Due to the paucity of randomised-controlled trials, therapy for RSTS is largely based on personal experience, retrospectively gathered data and historical controls. Pre-therapeutic planning requires precise information on the localisation, extension, and texture of the tumor through cross-sectional imaging (CT, MRI) as well as histological diagnosis through percutaneous or open biopsy. Complete tumor resection is crucial. Recent studies have confirmed the importance of microscopically negative resection margins which has subsequently led to a trend towards more radical resection. Chemotherapy does not play a role in the adjuvant setting except in clinical trials; however, radiotherapy has been controversely debated in adjuvant RSTS therapy. Efforts to limit radiation toxicity include modern techniques as well as a strategy of using pre-resection radiotherapy instead of postoperative radiation. Surgery is also the treatment of choice for locally recurrent RSTS and pulmonary metastases. The prognosis of RSTS depends on the quality of surgical care and several disease-specific factors (histological type, grading).
The clinical management of RSTS is complex and can only partly be considered as evidence-based. Due to the required level of experience in the treatment of these tumor lesions and the involvement of several subspecialties, pre-therapeutic planning, treatment and follow-up should be limited to high-volume surgical centres. In order to achieve microscopically negative resection margins, multivisceral resections are a valuable option after thorough consideration of the risks and benefits. Adjuvant radiotherapy needs to be decided upon on an individual basis, taking into account patient- and tumor-specific factors as well as resection status.
腹膜后软组织肉瘤(RSTS)是一类罕见且异质性的疾病,其临床管理在很大程度上仍未标准化。基于对近期出版物的选择性回顾,本综述文章旨在总结这些肿瘤的疾病分类、诊断、手术及多模式治疗的当前概念。

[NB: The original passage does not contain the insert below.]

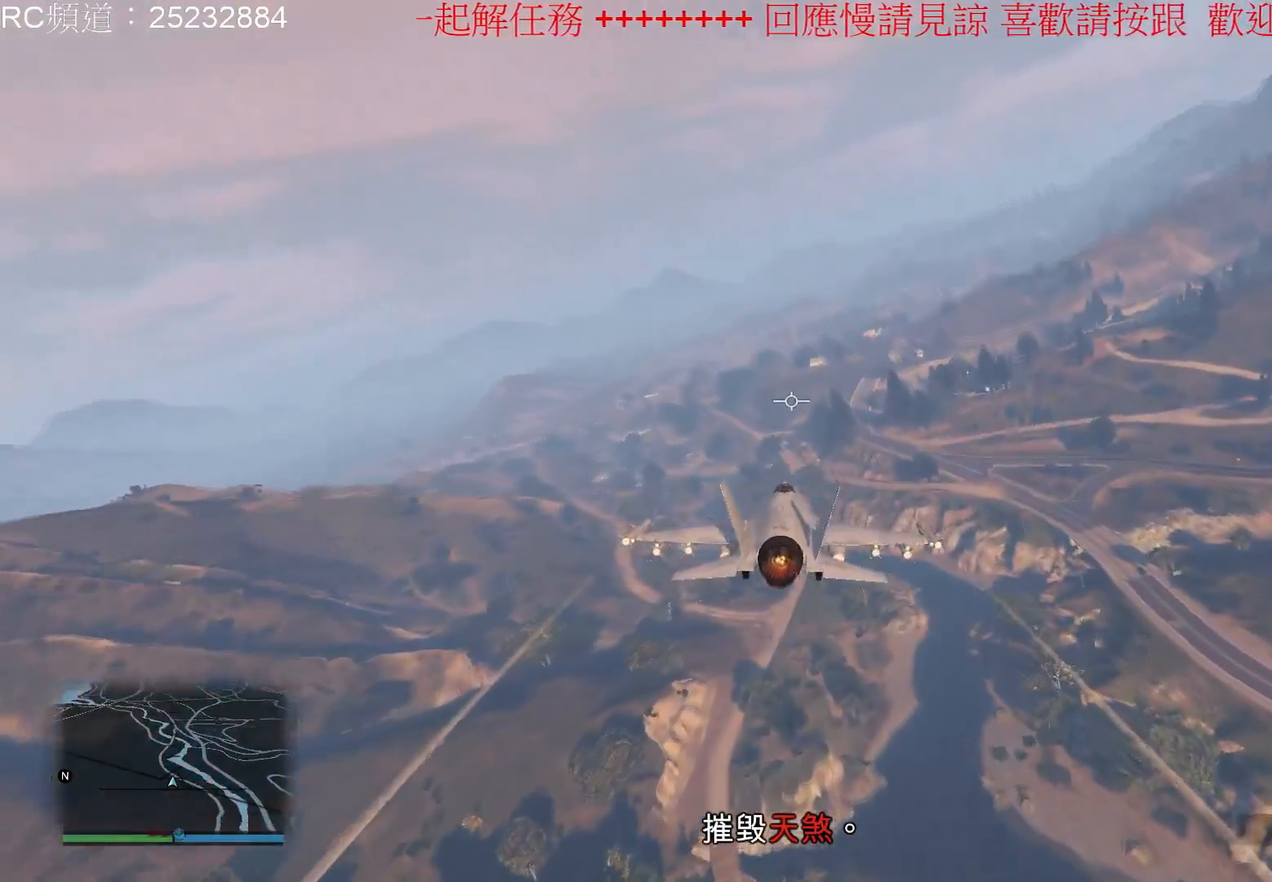
{"buttons": [], "left_stick": "center", "right_stick": "center", "events": [[33, "L2", "down"], [100, "left_stick", "right"], [267, "L2", "up"], [267, "left_stick", "center"]]}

进行了一项基于临床的经验性回顾,该回顾源自对过去5年出版物的文献检索。
由于随机对照试验的匮乏,RSTS的治疗在很大程度上基于个人经验、回顾性收集的数据和历史对照。治疗前规划需要通过横断面成像(CT、MRI)精确了解肿瘤的定位、范围和质地,以及通过经皮或开放活检进行组织学诊断。完整切除肿瘤至关重要。近期研究证实了显微镜下切缘阴性的重要性,这随后导致了更激进切除的趋势。除临床试验外,化疗在辅助治疗中不起作用;然而,放疗在RSTS辅助治疗中一直存在争议。限制放射毒性的努力包括现代技术以及采用术前放疗而非术后放疗的策略。手术也是局部复发RSTS和肺转移的首选治疗方法。RSTS的预后取决于手术治疗的质量以及几个疾病特异性因素(组织学类型、分级)。
RSTS的临床管理很复杂,只能部分被视为基于证据。由于治疗这些肿瘤病变所需的经验水平以及涉及多个亚专业,治疗前规划、治疗和随访应限于大型手术中心。为了实现显微镜下切缘阴性,在充分考虑风险和益处后,多脏器切除是一个有价值的选择。辅助放疗需要根据个体情况决定,同时考虑患者和肿瘤特异性因素以及切除情况。